Document Segmentation

In many situations, the documents you are processing contain far more information than the part you are interested in. Consider these examples:

  • a PDF produced by a flat-bed scanner; each PDF page is actually many documents strewn about the scanner glass
  • a 400-page report; each page contains a header and footer that needs removing so that they aren't mistaken for the text body
  • a newspaper website whose main content is cluttered with advertising and navigational elements
  • a PDF containing the paystub of everyone in your department; each page is really a completely separate record

If your input documents are complex in these ways, you may need to perform segmentation. Segmentation is the process of cutting up a document into pieces so that you can use those pieces separately (or throw some away).

How you approach segmentation will fall into one of three buckets.

Case 1: It doesn't matter

Perhaps you are only trying to classify the document type. Or extract key names and fields mentioned in a document. You might be able to ignore extra information in the document entirely.

You're in this category if the following conditions hold true:

  1. You're not concerned with "competing information"
    Competing information is when your input contains multiple alternative options that will compete for the output of your model. For example, a PDF might contain multiple pages with paystubs on them — how would your model know which one to use?
  2. You're not concerned with "junk information"
    Junk information is extraneous content that might be mixed in with your model output. For example, a page header in a multi-page PDF might fall right in the middle of a paragraph you are seeking to extract.
  3. You're not concerned with "model input overflow"
    Some models can only accept inputs of a certain size. That might be a single page image, or a character limit on text. If your documents are larger than the input capacity of your model, then you'll need some strategy for segmenting and extracting a smaller region of the document.
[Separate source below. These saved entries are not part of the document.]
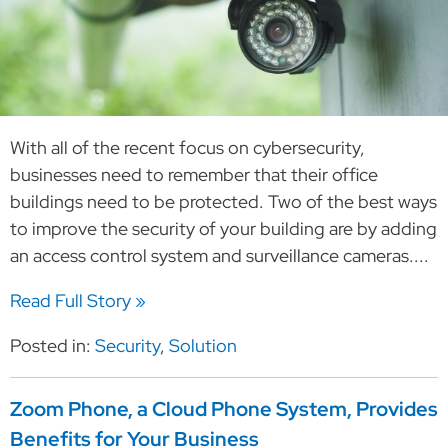
With all of the recent focus on cybersecurity,
businesses need to remember that their office
buildings need to be protected. Two of the best ways
to improve the security of your building are by adding
an access control system and surveillance cameras....
Read Full Story »
Posted in:
Security
,
Solution
Zoom Phone, a Cloud Phone System, Provides
Benefits for Your Business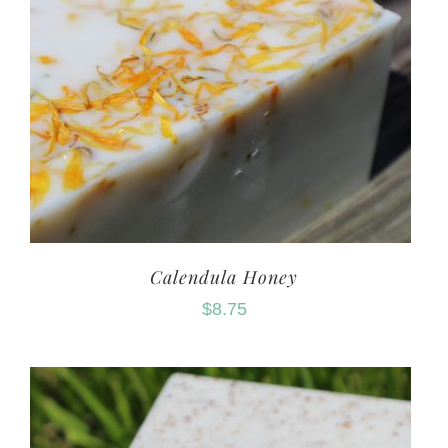
Calendula Honey
$
8.75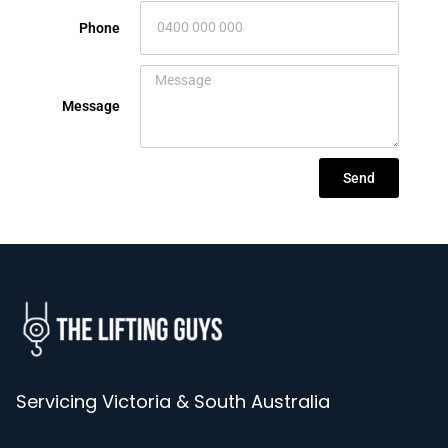
Phone
Message
Send
Servicing Victoria & South Australia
Case 2: It matters, but the model will handle it

Some models can essentially segment and extract at the same time. The team responsible for your model will know if this is the case, but in general it will fall into one of these two categories.
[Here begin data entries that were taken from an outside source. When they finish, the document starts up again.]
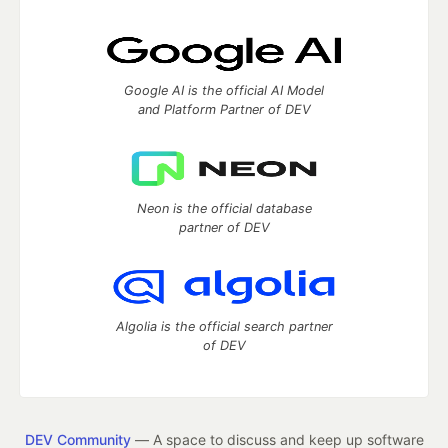
Google AI is the official AI Model
and Platform Partner of DEV
Neon is the official database
partner of DEV
Algolia is the official search partner
of DEV
DEV Community
— A space to discuss and keep up software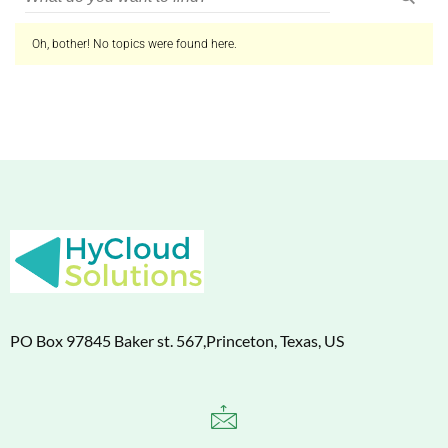
Oh, bother! No topics were found here.
PO Box 97845 Baker st. 567,Princeton, Texas, US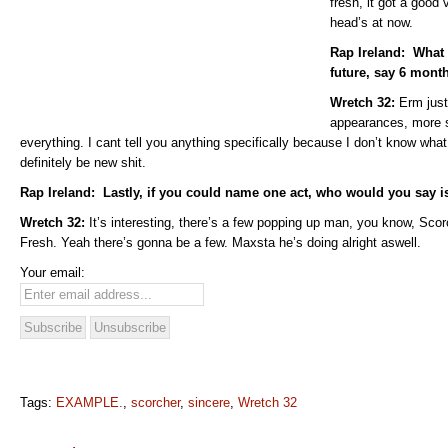
fresh, it got a good
head’s at now.
Rap Ireland: What 
future, say 6 mont
Wretch 32:
Erm just
appearances, more s
everything. I cant tell you anything specifically because I don’t know what
definitely be new shit.
Rap Ireland: Lastly, if you could name one act, who would you say i
Wretch 32:
It’s interesting, there’s a few popping up man, you know, Scor
Fresh. Yeah there’s gonna be a few. Maxsta he’s doing alright aswell.
Your email:
Tags:
EXAMPLE.
,
scorcher
,
sincere
,
Wretch 32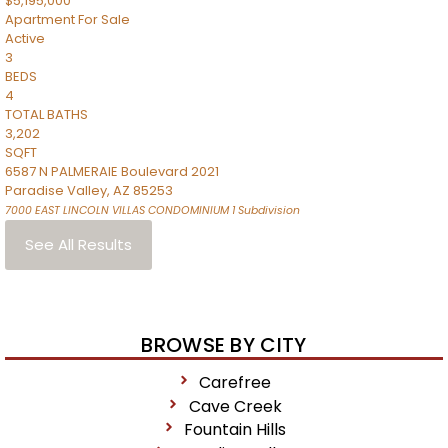
$5,195,000
Apartment
For Sale
Active
3
BEDS
4
TOTAL BATHS
3,202
SQFT
6587 N PALMERAIE Boulevard 2021
Paradise Valley
,
AZ
85253
7000 EAST LINCOLN VILLAS CONDOMINIUM 1
Subdivision
See All Results
BROWSE BY CITY
Carefree
Cave Creek
Fountain Hills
  1. The model is spatially aware
    There are ways to make a model spatially aware in both the image and text domains. This is akin to adding another dimension to the words on the page — a dimension that can help the model meaningfully group and filter words based on where they occur. For example, the text "John Doe," which might otherwise only be seen as a name, could be identified specifically as the recipient of an invoice because it was located in the region of the document the model interprets as the address block for the recipient.
  2. The model is discursively aware
    This is the same as spatial awareness, but "space" in this case is the semantics of the document's content, not the layout of the document's pages. For example, newer deep learning models have what is called "multi-head attention" mechanisms, which allow them to keep tabs on the fact that the text "John Doe" is not just occurring in any paragraph, but specifically a paragraph in the section of a document about board members.
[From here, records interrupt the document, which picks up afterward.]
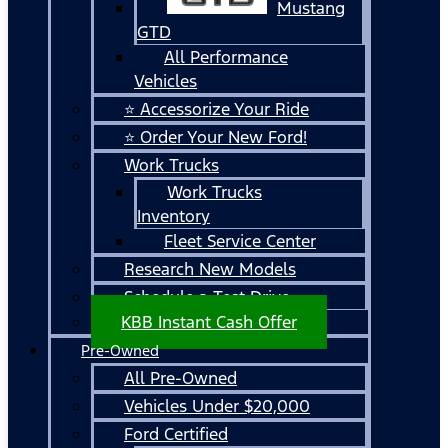
Mustang
GTD
All Performance
Vehicles
⭐ Accessorize Your Ride
⭐ Order Your New Ford!
Work Trucks
Work Trucks
Inventory
Fleet Service Center
Research New Models
Schedule a Test Drive
KBB Instant Cash Offer
Pre-Owned
All Pre-Owned
Vehicles Under $20,000
Ford Certified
Case 3: It matters, and the pipeline should handle it

If the first two cases don't apply, you will need your pipeline to perform some level of segmentation for you. And even if Case 2 applies, you may still want the pipeline to segment to some degree. Here are three scenarios that would place you clearly in Case 3:

  1. A single "input document" contains multiple "output documents"
    Perhaps each input file is an archival PDF containing the receipts for every business trip an employee went on last year, but your model is a receipt data extractor. You'll need the pipeline to split this input file by receipt and provide each to the model separately.
  2. Regions of the input document are mapped to different models
    Perhaps your pipeline accepts account opening requests, but each request is a combination of multiple documents concatenated into the same PDF. You may need your pipeline to split the input file for delivery across different document-specific models.
  3. You want to apply hard-coded rules/policies in addition to a model's learned segmentation
    Even if your model learns to segment and extract at the same time, you may still want to apply hard coded segmentation rules for business reasons. Perhaps you want to redact every page with certain types of information on them, or route a very specific set of documents to a human-only team.